Black Rebel Motorcycle Club - Howl (5/5)
“It’s time for a howdown ma’! Invite the cousins over and put the new ‘Black Rebel’ in dat ‘dem der new fangled disc playin’ merchine. Heeeeeehaw!”
No, no, no! Despite what everyone’s claiming, B.R.M.C. have not gone country—they’ve gone retro!
I’ve always wondered why a band who took their cue from the 80’s rock group The Jesus and Mary Chain would name the band after Marlon Brando’s gang in the 1953 film The Wild One. I don’t recommend judging a book by its cover but judging by B.R.M.C.’s name I would have expected something along the lines of The Raveonettes. If they’re going to name their group after a fictitious gang I would suggest The Lords of Hell (on a side note, you have to give props to a family film that keeps the line, “Don’t fuck with the Lords of Hell). On B.R.M.C.’s latest they take their sound back to the roots of rock and up the folk and country influences, but at its heart it sounds like 1950’s rock ‘n roll—well, with 50 years of musical evolution having more than a little influence.

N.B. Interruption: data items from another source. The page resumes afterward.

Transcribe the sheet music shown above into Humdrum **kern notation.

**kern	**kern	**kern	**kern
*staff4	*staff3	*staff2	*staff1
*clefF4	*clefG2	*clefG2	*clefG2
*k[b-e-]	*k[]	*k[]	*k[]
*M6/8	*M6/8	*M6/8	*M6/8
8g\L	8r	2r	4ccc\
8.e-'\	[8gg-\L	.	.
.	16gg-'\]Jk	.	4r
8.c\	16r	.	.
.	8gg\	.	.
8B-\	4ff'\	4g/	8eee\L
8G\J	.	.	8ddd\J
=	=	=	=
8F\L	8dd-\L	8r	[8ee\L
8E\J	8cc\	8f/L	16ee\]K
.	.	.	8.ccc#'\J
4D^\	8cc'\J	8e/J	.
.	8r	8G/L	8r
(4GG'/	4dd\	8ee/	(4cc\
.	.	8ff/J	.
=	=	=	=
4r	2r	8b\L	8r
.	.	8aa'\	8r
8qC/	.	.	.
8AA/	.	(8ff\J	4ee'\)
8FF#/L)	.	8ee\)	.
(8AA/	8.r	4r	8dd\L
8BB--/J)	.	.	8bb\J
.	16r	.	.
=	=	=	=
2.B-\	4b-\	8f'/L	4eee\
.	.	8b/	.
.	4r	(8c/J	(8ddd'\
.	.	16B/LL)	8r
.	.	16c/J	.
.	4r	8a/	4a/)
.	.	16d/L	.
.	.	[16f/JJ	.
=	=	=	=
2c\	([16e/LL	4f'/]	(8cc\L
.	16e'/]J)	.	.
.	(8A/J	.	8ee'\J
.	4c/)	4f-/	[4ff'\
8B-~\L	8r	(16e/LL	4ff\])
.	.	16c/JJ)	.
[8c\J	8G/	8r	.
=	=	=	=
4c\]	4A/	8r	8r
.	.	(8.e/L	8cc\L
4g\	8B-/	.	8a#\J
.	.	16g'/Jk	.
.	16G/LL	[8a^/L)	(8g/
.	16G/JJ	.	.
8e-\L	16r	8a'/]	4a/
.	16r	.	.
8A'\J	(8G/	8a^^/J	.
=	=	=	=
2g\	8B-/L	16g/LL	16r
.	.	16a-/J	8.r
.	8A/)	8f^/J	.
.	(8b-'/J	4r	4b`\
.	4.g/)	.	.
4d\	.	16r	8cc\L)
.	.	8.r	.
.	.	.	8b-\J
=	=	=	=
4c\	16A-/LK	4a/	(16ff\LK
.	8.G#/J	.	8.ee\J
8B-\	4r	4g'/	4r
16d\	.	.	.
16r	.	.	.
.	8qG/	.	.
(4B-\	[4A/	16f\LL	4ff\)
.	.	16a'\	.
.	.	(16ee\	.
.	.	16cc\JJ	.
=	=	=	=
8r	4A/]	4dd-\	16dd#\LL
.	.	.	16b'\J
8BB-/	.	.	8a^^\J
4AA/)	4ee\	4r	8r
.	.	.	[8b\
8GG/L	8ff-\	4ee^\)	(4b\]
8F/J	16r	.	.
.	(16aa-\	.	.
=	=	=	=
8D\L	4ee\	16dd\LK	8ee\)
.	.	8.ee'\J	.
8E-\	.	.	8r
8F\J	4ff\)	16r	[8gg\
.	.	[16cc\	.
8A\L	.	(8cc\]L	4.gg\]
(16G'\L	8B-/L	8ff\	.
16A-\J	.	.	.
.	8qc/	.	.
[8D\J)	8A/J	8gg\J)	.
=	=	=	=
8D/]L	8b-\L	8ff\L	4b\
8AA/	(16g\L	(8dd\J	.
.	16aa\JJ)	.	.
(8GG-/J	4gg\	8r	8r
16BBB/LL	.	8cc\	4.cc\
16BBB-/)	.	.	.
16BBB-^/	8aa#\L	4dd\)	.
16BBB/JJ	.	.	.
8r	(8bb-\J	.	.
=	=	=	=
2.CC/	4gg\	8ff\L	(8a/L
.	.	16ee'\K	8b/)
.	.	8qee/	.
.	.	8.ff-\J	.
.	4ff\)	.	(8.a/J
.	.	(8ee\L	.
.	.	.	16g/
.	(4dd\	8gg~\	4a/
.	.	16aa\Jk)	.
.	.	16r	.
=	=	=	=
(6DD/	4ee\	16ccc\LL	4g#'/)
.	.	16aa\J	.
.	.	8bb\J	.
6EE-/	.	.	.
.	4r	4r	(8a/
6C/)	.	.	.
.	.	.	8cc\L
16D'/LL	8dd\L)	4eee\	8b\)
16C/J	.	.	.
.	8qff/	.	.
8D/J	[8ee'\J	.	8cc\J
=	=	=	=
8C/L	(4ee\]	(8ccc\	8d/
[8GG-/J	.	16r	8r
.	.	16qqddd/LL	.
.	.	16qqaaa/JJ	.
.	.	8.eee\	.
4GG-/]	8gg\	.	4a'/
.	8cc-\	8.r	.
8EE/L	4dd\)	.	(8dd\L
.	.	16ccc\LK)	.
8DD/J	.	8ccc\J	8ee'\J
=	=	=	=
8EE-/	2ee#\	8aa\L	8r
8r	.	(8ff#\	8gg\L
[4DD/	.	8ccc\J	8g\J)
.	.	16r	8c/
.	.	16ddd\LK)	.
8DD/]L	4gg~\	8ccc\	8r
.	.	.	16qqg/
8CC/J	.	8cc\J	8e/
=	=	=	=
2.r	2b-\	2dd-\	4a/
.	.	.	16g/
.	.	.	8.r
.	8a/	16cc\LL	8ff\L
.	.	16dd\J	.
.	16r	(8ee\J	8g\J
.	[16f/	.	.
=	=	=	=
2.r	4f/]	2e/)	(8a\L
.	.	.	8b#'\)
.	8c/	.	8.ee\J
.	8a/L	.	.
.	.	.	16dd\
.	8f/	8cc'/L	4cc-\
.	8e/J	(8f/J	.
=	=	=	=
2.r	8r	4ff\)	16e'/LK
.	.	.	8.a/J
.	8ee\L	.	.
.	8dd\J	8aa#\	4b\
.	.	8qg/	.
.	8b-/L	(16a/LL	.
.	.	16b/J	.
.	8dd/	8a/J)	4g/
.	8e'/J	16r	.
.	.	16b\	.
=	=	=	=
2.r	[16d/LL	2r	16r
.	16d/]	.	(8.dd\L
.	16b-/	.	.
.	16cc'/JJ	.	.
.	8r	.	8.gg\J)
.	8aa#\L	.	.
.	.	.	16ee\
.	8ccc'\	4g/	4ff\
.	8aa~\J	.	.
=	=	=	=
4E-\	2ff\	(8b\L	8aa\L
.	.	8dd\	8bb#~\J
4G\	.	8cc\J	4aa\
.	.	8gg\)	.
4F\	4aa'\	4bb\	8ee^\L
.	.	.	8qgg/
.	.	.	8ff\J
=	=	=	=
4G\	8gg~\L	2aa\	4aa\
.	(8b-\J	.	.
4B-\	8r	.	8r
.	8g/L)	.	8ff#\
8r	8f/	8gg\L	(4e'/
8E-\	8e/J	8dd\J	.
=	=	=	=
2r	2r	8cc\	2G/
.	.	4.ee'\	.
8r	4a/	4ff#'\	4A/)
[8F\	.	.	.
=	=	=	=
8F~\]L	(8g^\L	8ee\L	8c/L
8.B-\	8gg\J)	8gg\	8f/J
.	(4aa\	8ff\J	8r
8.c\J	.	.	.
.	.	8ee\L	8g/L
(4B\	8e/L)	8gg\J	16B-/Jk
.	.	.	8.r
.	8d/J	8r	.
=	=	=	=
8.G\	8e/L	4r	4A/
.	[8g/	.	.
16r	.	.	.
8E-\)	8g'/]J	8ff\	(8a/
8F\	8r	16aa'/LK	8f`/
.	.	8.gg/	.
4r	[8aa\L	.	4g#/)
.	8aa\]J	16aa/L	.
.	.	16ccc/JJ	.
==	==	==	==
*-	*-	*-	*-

B.R.M.C. came out of the gates with a ridiculous amount of hype (it was probably New Music Express). They were just asking for a smack down. When their solid debut album came out plenty of critics dismissed them as Jesus and Mary Chain rip-offs (fair enough) and then declared B.R.M.C. were juvenile delinquents who would amount to nothing (a little harsh I thought). When B.R.M.C.’s follow up, Take Them On, On Your Own, was a little sophomore slumpish you could hear bones splintering around the world as critics collectively broke their arms while patting themselves on the back. Things only got worse when B.R.M.C. were dropped from their label. To top it all off an ex-girlfriend stole their dog and showed up at a show only to make out with every guy there.
Down but not out, the B.R.M.C. have return with a triumphant left hook. Howl isn’t a return to form, it’s a complete reinvention. The Jesus and Mary Chain posturing is downplayed while folk, country, and gospel are embraced. The sounds conjure up the dustbowl west complete with lone churches set against a flat landscape. It’s hard to tell whether the incantations of religion are sincere or merely dressing for the new sound, but in the end I don’t think it matters much. Even if the album is style over substance, they have enough style so that it doesn’t matter. For a band to do a complete overhaul like this is impressive to say the least. I hope the attention Howl is getting will force those critics who dismissed B.R.M.C. to take another look.
I read that the title of the album, Howl, is a reference to the Allen Ginsburg poem of the same name. I don’t really see much of a connection. “Howl” the poem is loaded with urban imagery that Ginsburg seems so intent on railing against. At one point he intones “Moloch whose skyscrapers stand in the long streets,” likening the urban landscape to the Old Testament idol the unfaithful worshiped. Despite Ginsburg’s distaste for concrete surroundings, his poem has its feet firmly planted in a city if only to condemn it. Ginsburg’s “Howl” strikes me as a Jeremiad pointing to a new way of life in an increasingly conservative America. B.R.M.C. are much closer to On the Road, the novel that follows Kerouac’s persona as he crisscrosses the country as if he was running from his Bible-black Catholic roots. It has the same grand sense of movement and a tortured sense of religion that would ultimately consume Kerouac just like his alcoholism.
My three favorite tracks: “Howl,” “Ain’t No Easy Way,” and “Sympathetic Noose.” Despite the organ, the title track sounds as if it has one foot dipped in B.M.R.C.’s last two albums (come to think of it, “Salvation” could probably have gone on this album with no problems). “Ain’t No Easy Way”—the obvious single—is a taunt song that ruminates on how it’s much easier to fall into love than to completely escape it. “Sympathetic Noose” makes great use of studio trickery. The song starts with the strumming of a raw sounding acoustic guitar only to have it backed by a percussion section that can only be produced by modern day electronics. It’s a great dichotomy, and in my opinion the best moment on the CD.
The B.M.R.C. have tossed off their leather jackets, gave their old label the finger, and completely revamped their sound. After listening to this album you might be asking yourself, “What are they rebelling against?” B.R.M.C. would pointedly shoot back, “Whaddya got?”